Towards infield, live plant phenotyping using a reduced-parameter CNNMachine Vision and Applications - Tập 31 - Trang 1-14 - 2019
John Atanbori, Andrew P. French, Tony P. Pridmore
There is an increase in consumption of agricultural produce as a result of the rapidly growing human population, particularly in developing nations. This has triggered high-quality plant phenotyping research to help with the breeding of high-yielding plants that can adapt to our continuously changing climate. Novel, low-cost, fully automated plant phenotyping systems, capable of infield deployment, are required to help identify quantitative plant phenotypes.

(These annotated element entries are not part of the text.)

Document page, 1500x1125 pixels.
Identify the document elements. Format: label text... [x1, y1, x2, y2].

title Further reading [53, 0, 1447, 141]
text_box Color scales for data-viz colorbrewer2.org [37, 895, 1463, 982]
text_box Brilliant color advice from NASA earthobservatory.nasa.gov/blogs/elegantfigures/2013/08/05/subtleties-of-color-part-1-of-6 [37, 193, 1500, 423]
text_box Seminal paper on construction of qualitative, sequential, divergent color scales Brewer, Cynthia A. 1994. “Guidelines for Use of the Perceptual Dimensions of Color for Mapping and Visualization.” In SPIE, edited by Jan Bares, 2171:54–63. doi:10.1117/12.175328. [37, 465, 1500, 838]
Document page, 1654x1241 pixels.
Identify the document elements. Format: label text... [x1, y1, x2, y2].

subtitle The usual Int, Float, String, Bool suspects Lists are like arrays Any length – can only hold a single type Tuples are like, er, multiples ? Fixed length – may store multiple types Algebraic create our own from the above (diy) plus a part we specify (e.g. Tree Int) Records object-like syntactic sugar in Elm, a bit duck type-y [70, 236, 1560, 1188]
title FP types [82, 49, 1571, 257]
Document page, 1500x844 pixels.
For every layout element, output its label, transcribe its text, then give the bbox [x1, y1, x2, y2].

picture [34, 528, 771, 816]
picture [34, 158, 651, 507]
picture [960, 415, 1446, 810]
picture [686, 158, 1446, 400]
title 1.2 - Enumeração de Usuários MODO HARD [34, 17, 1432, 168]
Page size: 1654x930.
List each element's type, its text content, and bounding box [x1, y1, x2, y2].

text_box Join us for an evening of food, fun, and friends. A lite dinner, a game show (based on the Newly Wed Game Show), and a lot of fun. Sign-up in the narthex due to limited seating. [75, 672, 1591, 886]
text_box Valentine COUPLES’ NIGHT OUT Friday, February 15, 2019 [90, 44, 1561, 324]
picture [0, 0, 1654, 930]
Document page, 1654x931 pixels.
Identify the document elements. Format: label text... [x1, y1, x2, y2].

The identification of quantitative plant phenotypes is a key challenge which relies heavily on the precise segmentation of plant images. Recently, the plant phenotyping community has started to use very deep convolutional neural networks (CNNs) to help tackle this fundamental problem. However, these very deep CNNs rely on some millions of model parameters and generate very large weight matrices, thus making them difficult to deploy infield on low-cost, resource-limited devices. We explore how to compress existing very deep CNNs for plant image segmentation, thus making them easily deployable infield and on mobile devices. In particular, we focus on applying these models to the pixel-wise segmentation of plants into multiple classes including background, a challenging problem in the plant phenotyping community. We combined two approaches (separable convolutions and SVD) to reduce model parameter numbers and weight matrices of these very deep CNN-based models. Using our combined method (separable convolution and SVD) reduced the weight matrix by up to 95% without affecting pixel-wise accuracy. These methods have been evaluated on two public plant datasets and one non-plant dataset to illustrate generality. We have successfully tested our models on a mobile device.